とらいあんぐるハート3 To a you side 第十一楽章 亡き子をしのぶ歌 第二十四話





 聖王の聖遺物として認定されていた蒼天の書が奪われ、奪還に乗り出した聖王教会騎士団が壊滅。聖王教会の威信が崩れ、"聖王"の俺の周辺が一気に固められた。

剣を失った俺に湖の騎士シャマルからクラールヴィントが貸し出され、烈火の剣精アギトが装備化。夜の王女である月村すずかが護衛に付き、聖騎士アナスタシアが警備を任された。
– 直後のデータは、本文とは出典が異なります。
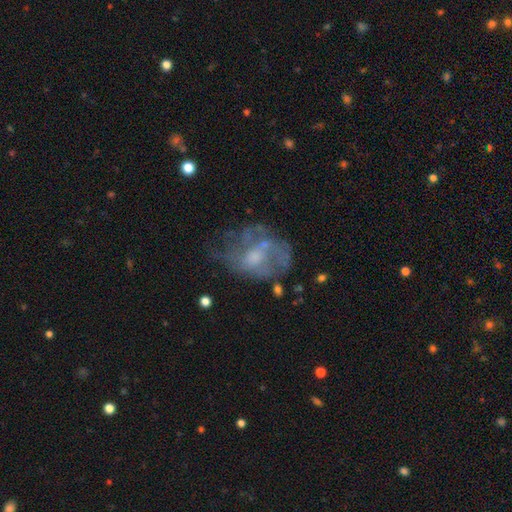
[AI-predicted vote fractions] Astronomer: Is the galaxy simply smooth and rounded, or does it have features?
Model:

鉄槌の騎士ヴィータがのろうさとして参戦、守護獣ザフィーラがお供に入り、シュテルが参謀として加わる。単独行動を固く禁じられ、厳戒態勢が敷かれた。


そして肝心のユーリとナハトについて――


「ナハトヴァールの様子はどうだ」

「……寝起きから私にべったりです、お父さん」

「ぎゅー」

「朝昼晩、始終抱きつかれているのか!? 蒼天の書が奪われた前後からこの調子だとすると、やはり愛情だけでひっつかれているとは思えんな。
以前も異教の神ガルダに狙われていた時、ナハトが睨みをきかせていてくれたそうだからな……本能でお前が狙われていることを察しているのかもしれないな」

「仮に私を狙っている犯人が蒼天の書を奪った犯人と同一人物であるとすると、蒼天の書が闇の書であることを知っているということになりますね」

「しかも、お前達があの本にいた事も分かっている人物だ。心当たりはあるか?」

「ありません――と断言したいのですが、私達はお父さんの法術により確定した存在。夜天の魔導書の中で眠っていたシステムです。
仮初の存在である以上、過去の記憶もまた不確定。必ずしも無いとは、言い切れません」

「長い歴史のある魔導書らしいからな……問題点も多くあったと聞いているし、システムだったお前達の記憶に欠落が生じても無理はないか」


 夜天の魔導書と闇の書、二つの呼称の違いについてヴィータ達は覚えていないと言っていた。クロノ達の調査で、闇の書には大きな欠陥がある事も判明している。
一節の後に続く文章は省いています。